Men, Women, and Chain Saws | Princeton University Press

Although such movies have been traditionally understood as offering only sadistic pleasures to their mostly male audiences, Clover demonstrates that they align spectators not with the male tormentor, but with the females tormented—notably the slasher movie's "final girls"—as they endure fear and degradation before rising to save themselves.For example, she spends the better part of the third essay talking about Deliverance in explicit detail, while name-dropping other actual horror films with nary a description. Including a new preface by the author, this Princeton Classics edition is a definitive work that has found an avid readership from students of film theory to major Hollywood filmmakers. According to Clover, one common trait amongst all victims in slasher films (male and women) is that they are sexual transgressors. Clover asserts that this is most likely not due to audience’s fear of castration, but rather because of Western pop culture’s requirement that a hero be male. So it is through this ability towards self-help that female victims within the modern horror film are able to turn themselves into masculine final girl heroes.

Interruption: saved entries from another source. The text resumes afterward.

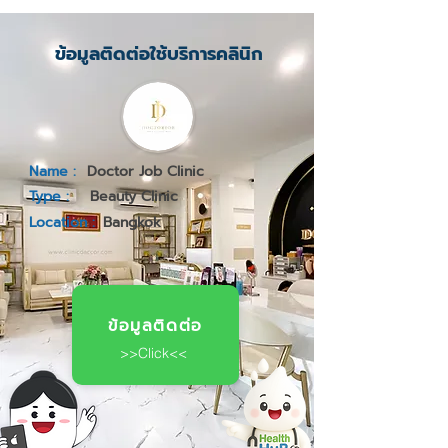
ข้อมูลติดต่อใช้บริการคลินิก
Name :
Doctor Job Clinic
Type :
Beauty Clinic
Location :
Bangkok
ข้อมูลติดต่อ
>>Click<<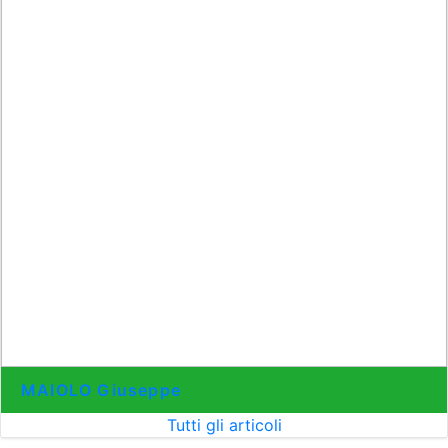
MAIOLO Giuseppe
Tutti gli articoli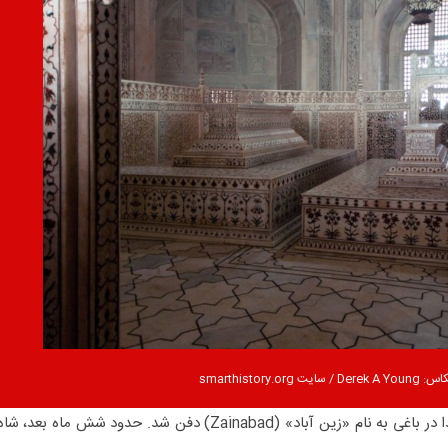
Derek A Yo / سایت smarthistory.org
پس از درگذشت ممتاز محل، او ابتدا در باغی به نام «زین آباد» (Zainabad) دفن شد. حدود شش ماه بعد، شا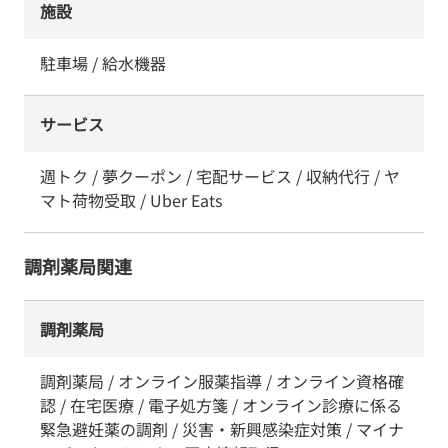
施設
駐車場 / 給水機器
サービス
週トク / 夢クーポン / 宅配サービス / 収納代行 / ヤ
マト荷物受取 / Uber Eats
調剤薬局関連
調剤薬局
調剤薬局 / オンライン服薬指導 / オンライン資格確
認 / 在宅医療 / 電子処方箋 / オンライン診療に係る
緊急避妊薬の調剤 / 災害・新興感染症対策 / マイナ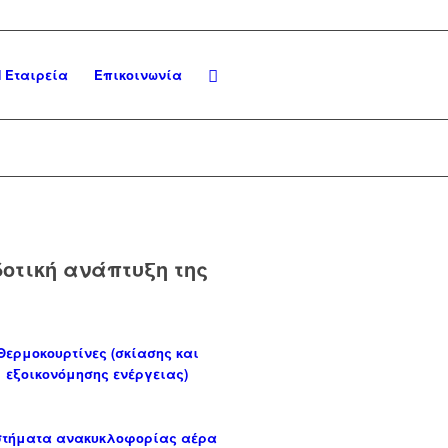
 Εταιρεία
Επικοινωνία
δοτική ανάπτυξη της
Θερμοκουρτίνες (σκίασης και
εξοικονόμησης ενέργειας)
στήματα ανακυκλοφορίας αέρα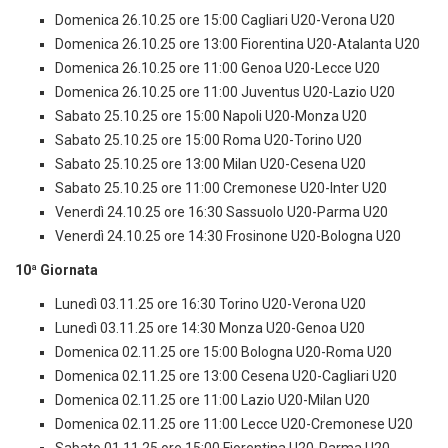
Domenica 26.10.25 ore 15:00 Cagliari U20-Verona U20
Domenica 26.10.25 ore 13:00 Fiorentina U20-Atalanta U20
Domenica 26.10.25 ore 11:00 Genoa U20-Lecce U20
Domenica 26.10.25 ore 11:00 Juventus U20-Lazio U20
Sabato 25.10.25 ore 15:00 Napoli U20-Monza U20
Sabato 25.10.25 ore 15:00 Roma U20-Torino U20
Sabato 25.10.25 ore 13:00 Milan U20-Cesena U20
Sabato 25.10.25 ore 11:00 Cremonese U20-Inter U20
Venerdì 24.10.25 ore 16:30 Sassuolo U20-Parma U20
Venerdì 24.10.25 ore 14:30 Frosinone U20-Bologna U20
10ª Giornata
Lunedì 03.11.25 ore 16:30 Torino U20-Verona U20
Lunedì 03.11.25 ore 14:30 Monza U20-Genoa U20
Domenica 02.11.25 ore 15:00 Bologna U20-Roma U20
Domenica 02.11.25 ore 13:00 Cesena U20-Cagliari U20
Domenica 02.11.25 ore 11:00 Lazio U20-Milan U20
Domenica 02.11.25 ore 11:00 Lecce U20-Cremonese U20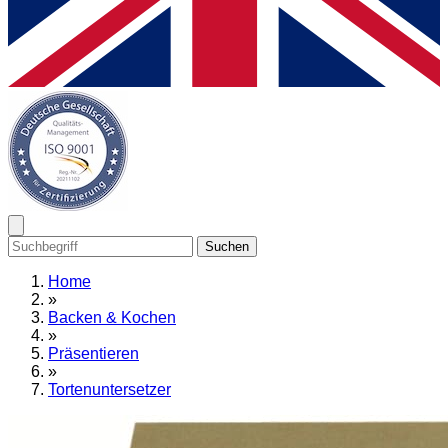
Suchen
Home
»
Backen & Kochen
»
Präsentieren
»
Tortenuntersetzer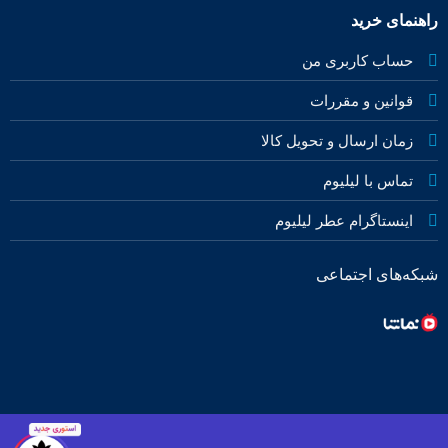
راهنمای خرید
حساب کاربری من
قوانین و مقررات
زمان ارسال و تحویل کالا
تماس با لیلیوم
اینستاگرام عطر لیلیوم
شبکه‌های اجتماعی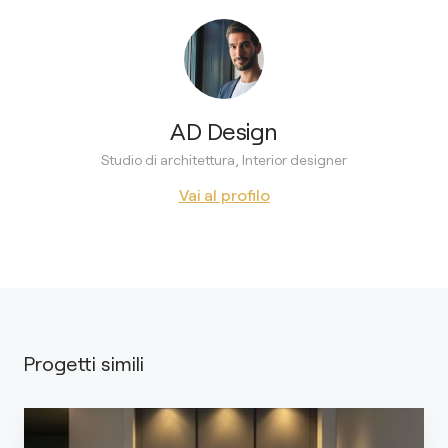
AD Design
Studio di architettura, Interior designer
Vai al profilo
Progetti simili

Men Women and Chainsaws | PPT - SlideShare Men Women and Chainsaws | PPT - SlideShare

And Clover makes some good points about the story and its themes, before abruptly going off the rails. I’ll repeat my praise for it taking the genre seriously and diving very deep, but I just want better takes from a better perspective.

She also notes how these sorts of weapons satiate audience’s taboo curiosity to see the inside of the human body. These places can appear to be a safe space in which the victim/final girl can seek shelter, however, there is always a “penetration scene” in which the killer fights or sneaks his way into the terrible place. men, women, and chainsaws is an incisive piece of psychoanalytic film scholarship that codifies and interprets three sub-genres of "low" horror: slasher, possession, and rape-revenge movies. On top of that, Clover keeps to a binary gender reading (and uses some outdated words for transgender folks). It is no accident that male victims in slasher films are killed swiftly or offscreen, and that prolonged struggles, in which the victim has time to contemplate her imminent destruction, inevitably figure females.

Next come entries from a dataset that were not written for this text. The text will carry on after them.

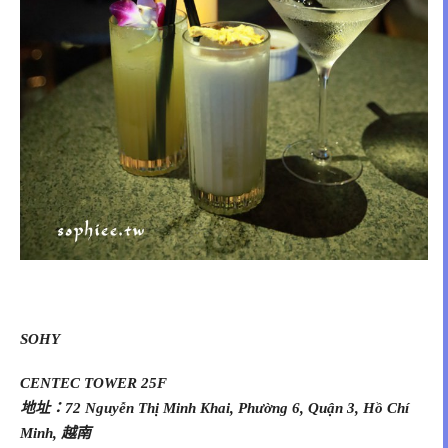
SOHY
CENTEC TOWER 25F
地址：72 Nguyễn Thị Minh Khai, Phường 6, Quận 3, Hồ Chí
Minh, 越南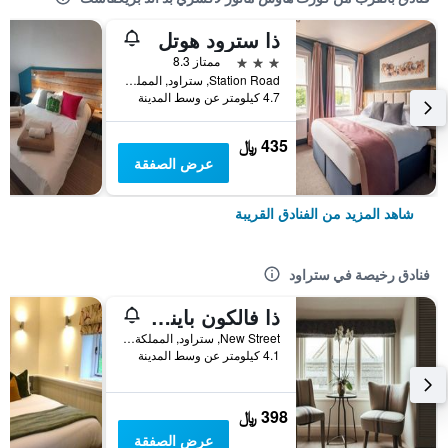
ذا سترود هوتل
3 نجوم
ممتاز 8.3
Station Road, ستراود, المملكة المتحدة
4.7 كيلومتر عن وسط المدينة
435 ﷼
عرض الصفقة
شاهد المزيد من الفنادق القريبة
فنادق رخيصة في ستراود
ذا فالكون باينسويك
New Street, ستراود, المملكة المتحدة
4.1 كيلومتر عن وسط المدينة
398 ﷼
عرض الصفقة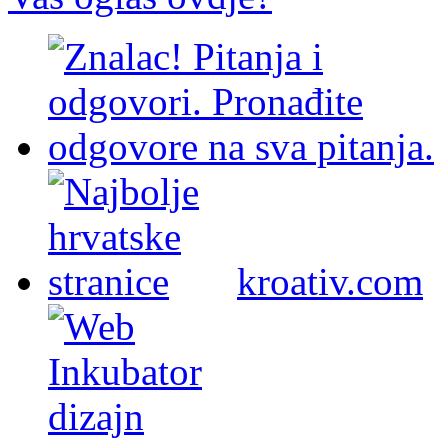
kroativ.com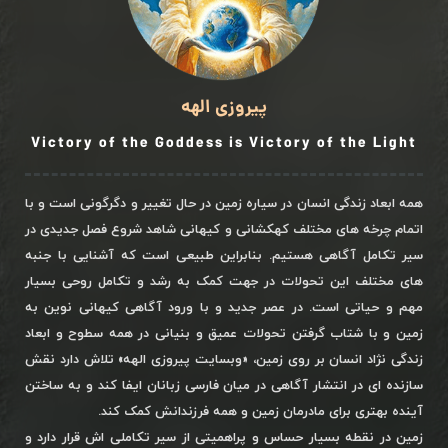
پیروزی الهه
Victory of the Goddess is Victory of the Light
همه ابعاد زندگی انسان در سیاره زمین در حال تغییر و دگرگونی است و با
اتمام چرخه های مختلف کهکشانی و کیهانی شاهد شروع فصل جدیدی در
سیر تکامل آگاهی هستیم. بنابراین طبیعی است که آشنایی با جنبه
های مختلف این تحولات در جهت کمک به رشد و تکامل روحی بسیار
مهم و حیاتی است. در عصر جدید و با ورود آگاهی کیهانی نوین به
زمین و با شتاب گرفتن تحولات عمیق و بنیانی در همه سطوح و ابعاد
زندگی نژاد انسان بر روی زمین، «وبسایت پیروزی الهه» تلاش دارد نقش
سازنده ای در انتشار آگاهی در میان فارسی زبانان ایفا کند و به ساختن
آینده بهتری برای مادرمان زمین و همه فرزندانش کمک کند.
زمین در نقطه بسیار حساس و پراهمیتی از سیر تکاملی اش قرار دارد و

Men, Women, and Chain Saws: Gender in the Modern - JSTOR

The "last girl" trope, male gaze, and other common elements are discussed, their place in the history of horror cinema, their origin and purpose. Investigating the popularity of the low-budget tradition, Carol Clover looks in particular at slasher, occult, and rape-revenge films. That’s probably why there was a bit of a disconnect with me in that aspect but there were some good horror elements and relatability to this as I kept reading. It’s a fascinating and thought-provoking book, and really it’s concerned with much larger issues of violence in movies and not just with particular genres of horror. They certainly spoke to something people wanted to see, and I don't think it was women-in-danger or women punished for sexual activity or any of the things Siskel and Ebert suggested.

There are several good points that I had never considered, but there are probably just as many Bad Takes. Clover looks at the horror movies of the preceding two decades, focusing particularly on low-budget films and even more particularly on that most despised of all sub-genres, the slasher film. This book offered so many interesting insights into gender in horror films, the final girl phenomena and the tale-revenge sub genre of horror. We understand that not everyone can donate right now, but if you can afford to contribute, we promise it will be put to good use. If she is the hero of the story, why do audiences want to watch the killer in the following sequels?